The calendar says it’s April. Spring? What Spring??
Hope it’s much sunnier where you are as it’s quite wet and gloomy here. In fact, looking at the 10-days forecast is quite depressing, full of rain/snow mix with temps barely making it out of 50 degrees! 😦
In any case, I didn’t make it to the theaters this weekend. As you know, I’d never go see Evil Dead 2 even if someone paid me! So here are what I saw this weekend:
The Secret of Kells (2009)
For some reason this Irish-French-Belgian animated feature eluded me, even though it was one of the Best Animated Feature nominees in 2010. It definitely deserves such kudos!
Set in the eighth century, this film is a fictionalized account of the creation of the Book of Kells, the illustrated manuscript of the four Gospels. The story follows 12-year-old Brendan (voice of Evan McGuire) as he battles Vikings and confronts an ancient serpent god on a mission to locate a legendary crystal and complete the mythical Book of Kells.
A rare spiritually-tinged animated feature that’s rich in Celtic mythology and folklore. It’s so beautifully-crafted and instantly involving that within seconds I was whisked away into Brendan’s world. I love the flat look of the hand-drawn animation, somehow it adds to its ethereal quality. After having seen the more slick animated features with all the bells and whistles, it’s actually refreshing to see the simplicity of this feature, it’s just mesmerizing and beautiful to behold. Some of the drawings are as intricate as churches’ stained glass windows, which is appropriate given the subject matter.
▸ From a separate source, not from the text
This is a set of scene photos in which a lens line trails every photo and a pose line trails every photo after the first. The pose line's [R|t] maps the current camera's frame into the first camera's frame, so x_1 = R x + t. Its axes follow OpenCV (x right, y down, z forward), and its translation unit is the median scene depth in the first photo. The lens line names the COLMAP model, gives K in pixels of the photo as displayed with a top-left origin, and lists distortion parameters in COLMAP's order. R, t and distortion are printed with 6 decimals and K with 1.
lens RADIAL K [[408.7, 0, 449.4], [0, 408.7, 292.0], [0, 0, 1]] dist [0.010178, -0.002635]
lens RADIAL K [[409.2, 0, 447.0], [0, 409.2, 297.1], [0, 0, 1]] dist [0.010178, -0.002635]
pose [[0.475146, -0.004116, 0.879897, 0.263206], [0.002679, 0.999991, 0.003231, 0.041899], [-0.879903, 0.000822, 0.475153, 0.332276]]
Brendan lives a sheltered life, forbidden by his uncle, Abbot Cellach (voiced by Brendan Gleeson) to go outside the gateway. But when he secretly sneaks into the forest to look for gall nuts to make ink, that’s when his adventure begins. There he meets Aisling (pronounced like Ashley), a fairy of sort who’s able to take many forms. She’s ever so cute and bewitching, and their friendship is sweet and lovely. The story at times descend into surreal, even abstract form, and though I don’t always understand the details of what’s happening, I still enjoyed the ride. The Celtic music has a transcendental quality about it, especially the Aisling song “You must go where I cannot…” composed by Bruno Coulais.
There are some tense and perhaps even terrifying moments that might scare off the very young ones though, the black and red color schemes during the attack scenes conveys the darkness of the moment. I love that this film is not just beautiful to look at but it also speaks about an inspiring message of devotion, bravery, sacrifice and forgiveness. If you’re in the mood for a charming animated feature hat carries a deeper meaning than what’s typically offered in this genre, definitely give this one a shot. It’s available on Netflix Streaming too!
4.5 out of 5 reels
Since Sunday was Russell Crowe’s birthday, I thought it was time for another Gladiator re-watch.
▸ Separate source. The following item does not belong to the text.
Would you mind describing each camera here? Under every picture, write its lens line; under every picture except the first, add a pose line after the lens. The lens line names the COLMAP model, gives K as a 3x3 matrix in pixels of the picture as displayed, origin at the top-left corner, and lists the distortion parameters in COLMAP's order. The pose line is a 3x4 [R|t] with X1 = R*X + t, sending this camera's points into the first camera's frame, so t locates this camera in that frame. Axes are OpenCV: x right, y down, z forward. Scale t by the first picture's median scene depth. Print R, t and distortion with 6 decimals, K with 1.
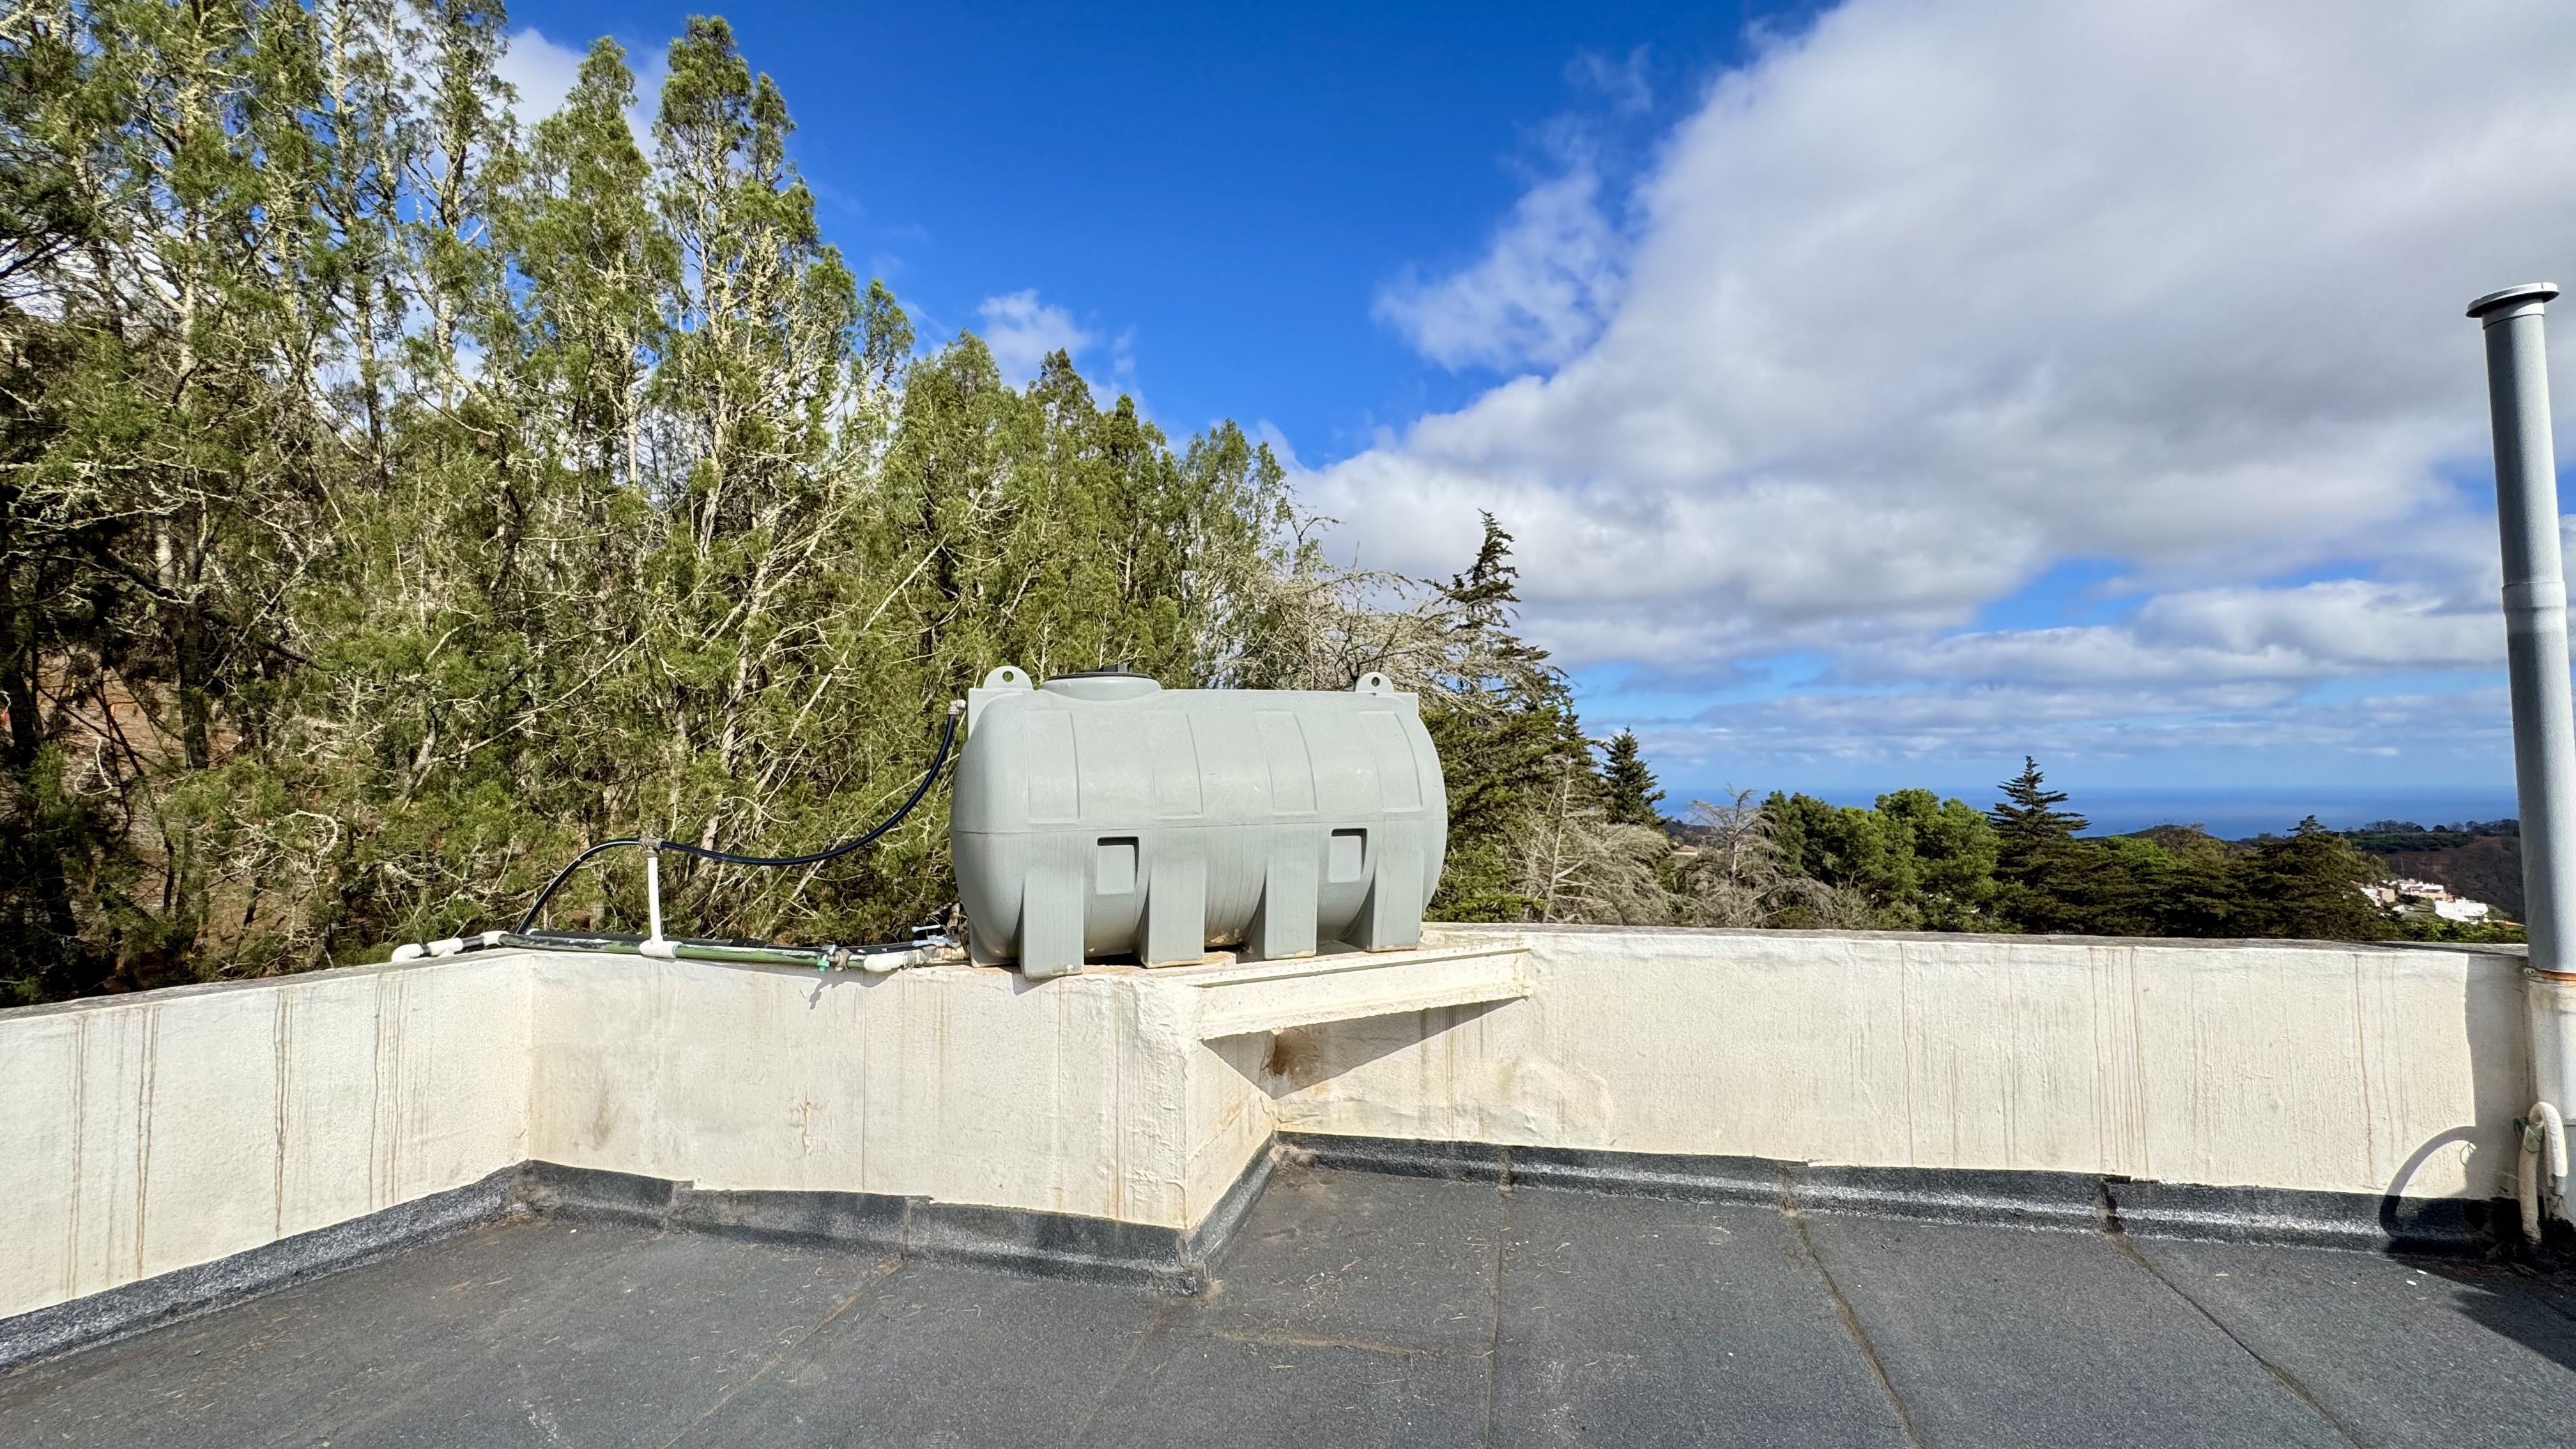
lens RADIAL K [[1017.7, 0, 1288.0], [0, 1017.7, 724.5], [0, 0, 1]] dist [0.000722, -0.000082]
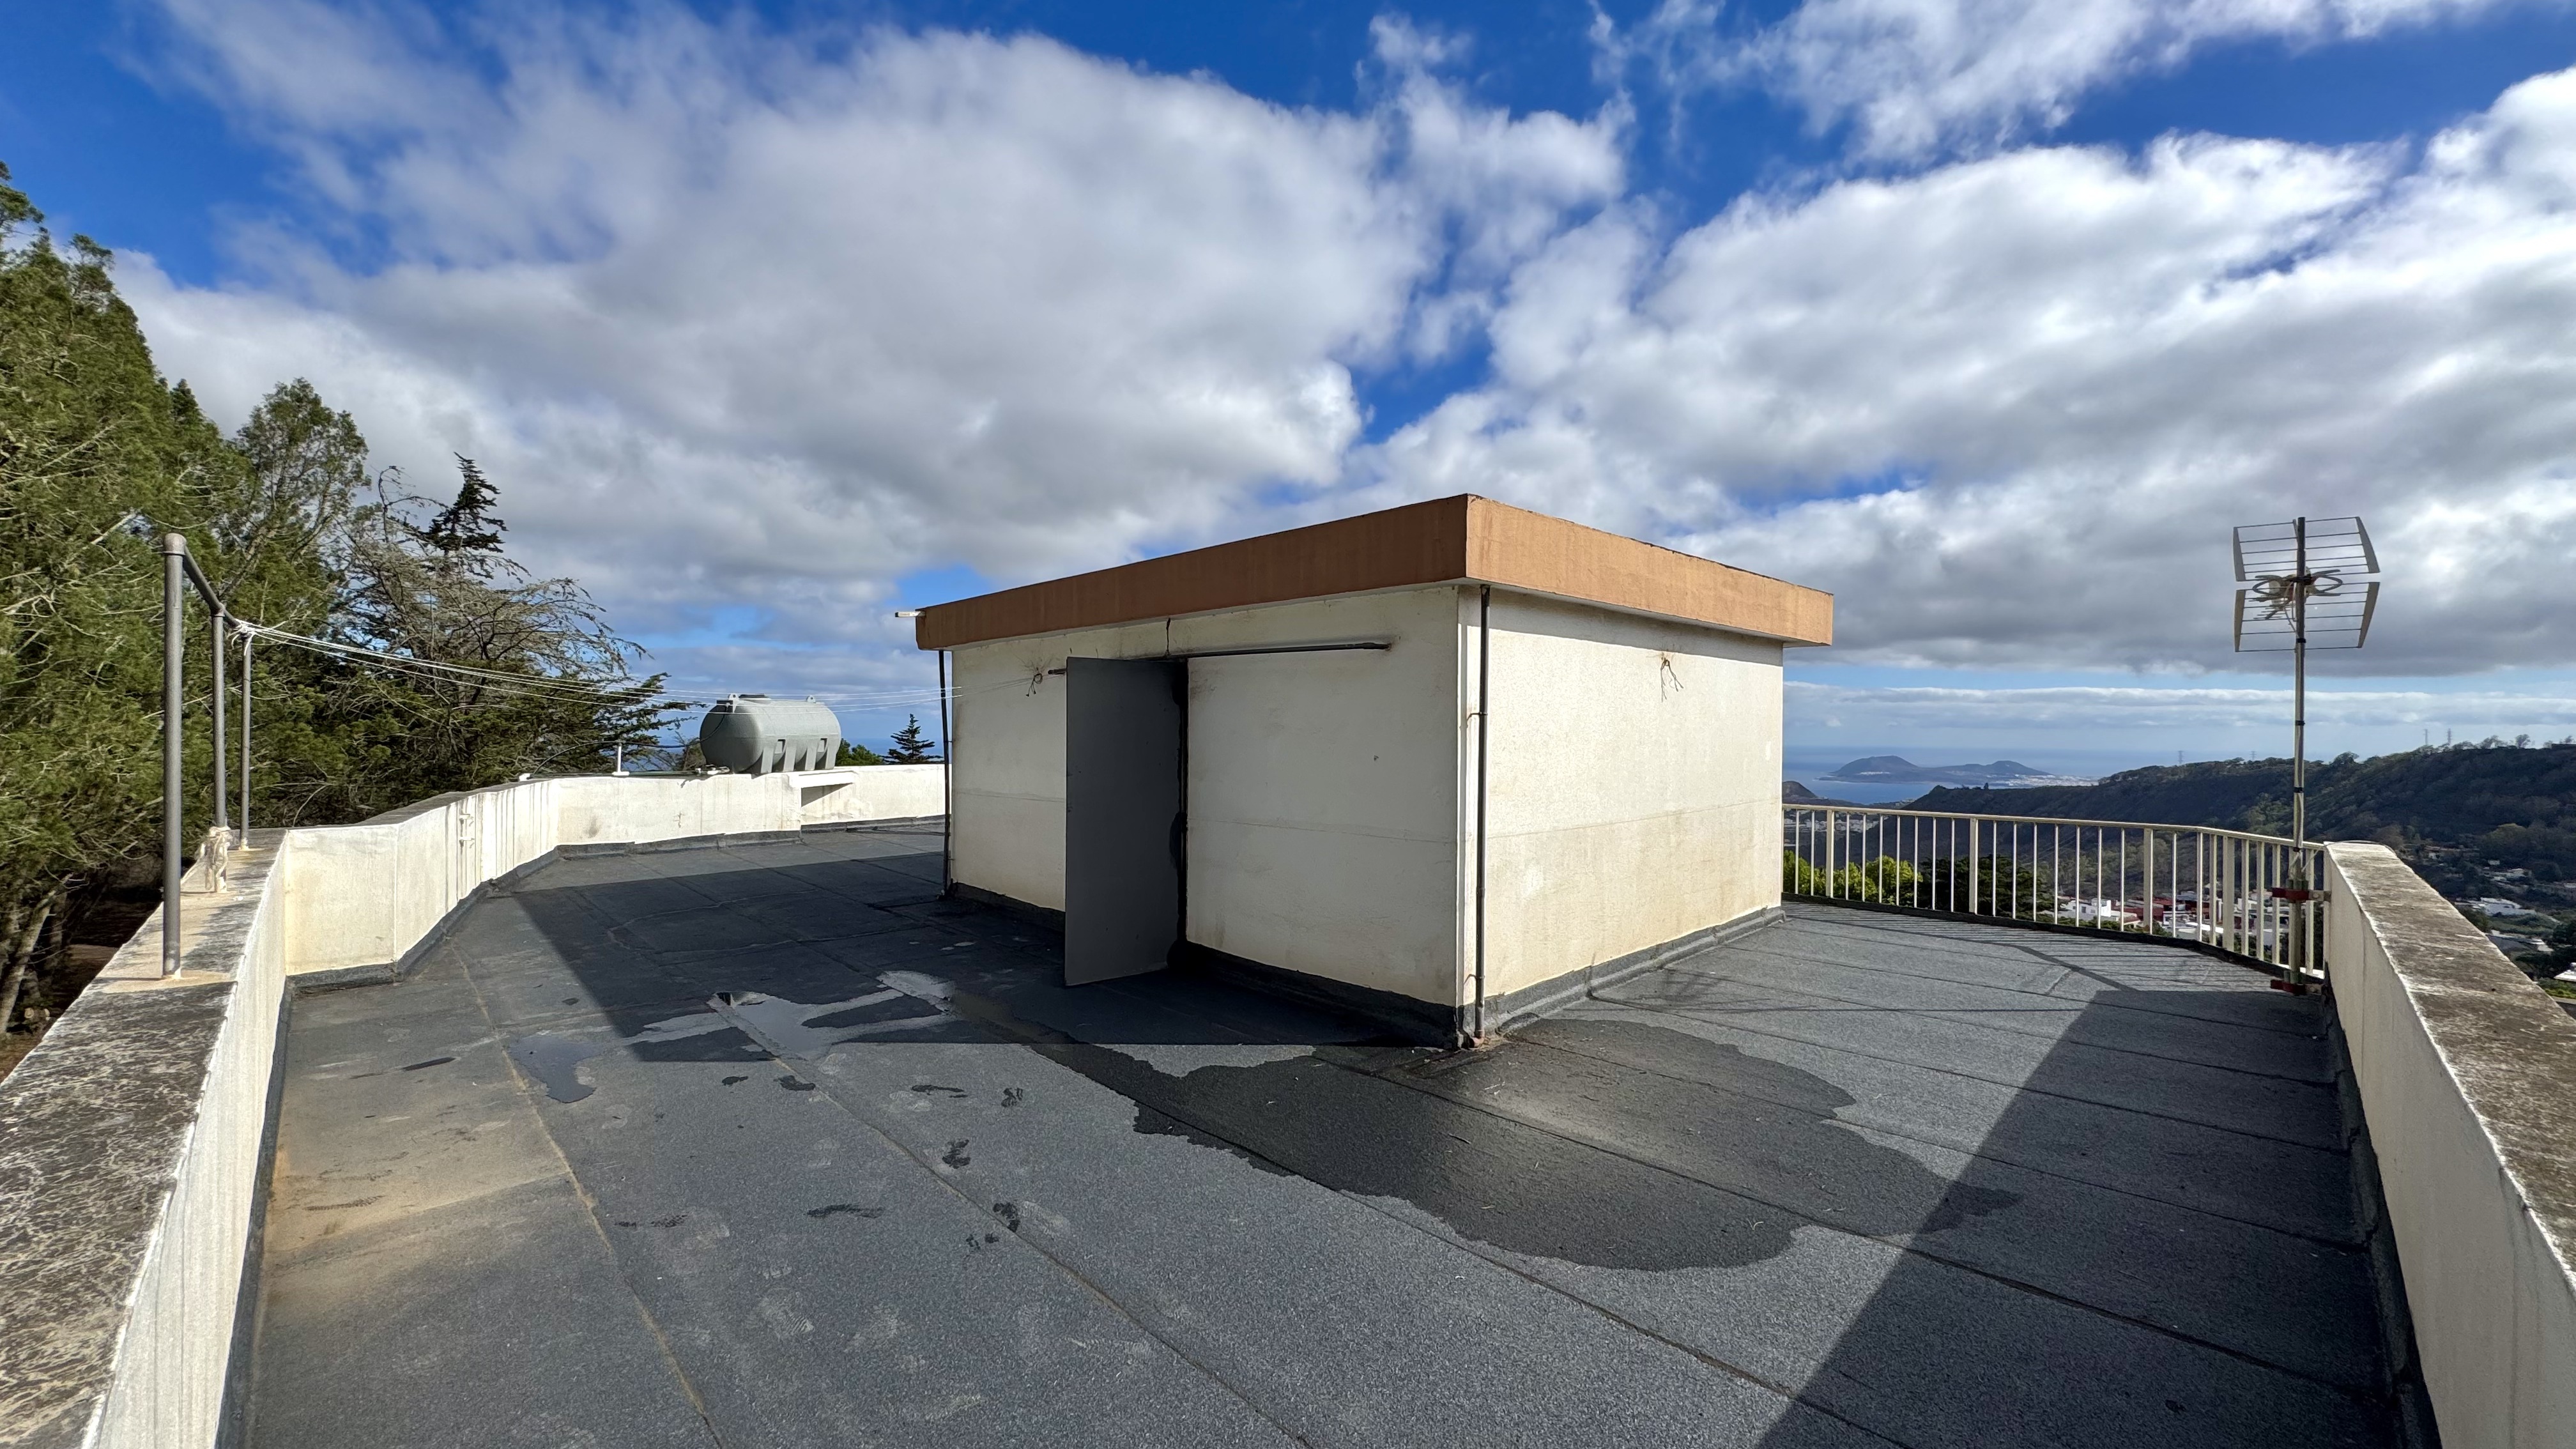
lens RADIAL K [[1028.0, 0, 1288.0], [0, 1028.0, 724.5], [0, 0, 1]] dist [-0.003291, 0.001102]
pose [[0.546843, 0.014517, 0.837110, -2.204096], [-0.054282, 0.998361, 0.018146, -0.112593], [-0.835474, -0.055363, 0.546734, -2.576317]]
I’m still as enamored by this film as I did the first time I saw it over a decade ago. I’ve written all kinds of posts on this, including this essay on how this film launched thousands of imitation (part of the Movies that made going to the movies suck blog-a-thon). But even with countless Gladiator wanna-be out there, there is still nothing quite like the story of the wronged Roman General Maximus.
There are sooo many memorable scenes in this film, and certainly the one where Maximus revealed his identity to Commodus rates high up there. It stands as one of those scenes I could watch over and over again. But upon my nth re-watch, this scene after Maximus survived a particularly gruesome game with the tigers that’s been *arranged* specifically by Commodus is down-right heart-wrenching.
Time for honoring yourself will soon be at an end… your Highness.
Crowe’s expression as he uttered the line, his voice almost crumbling as he used every bit of willpower from ripping Commodus apart… it moved me to tears every time.
Well, what did you see this weekend? Anything good?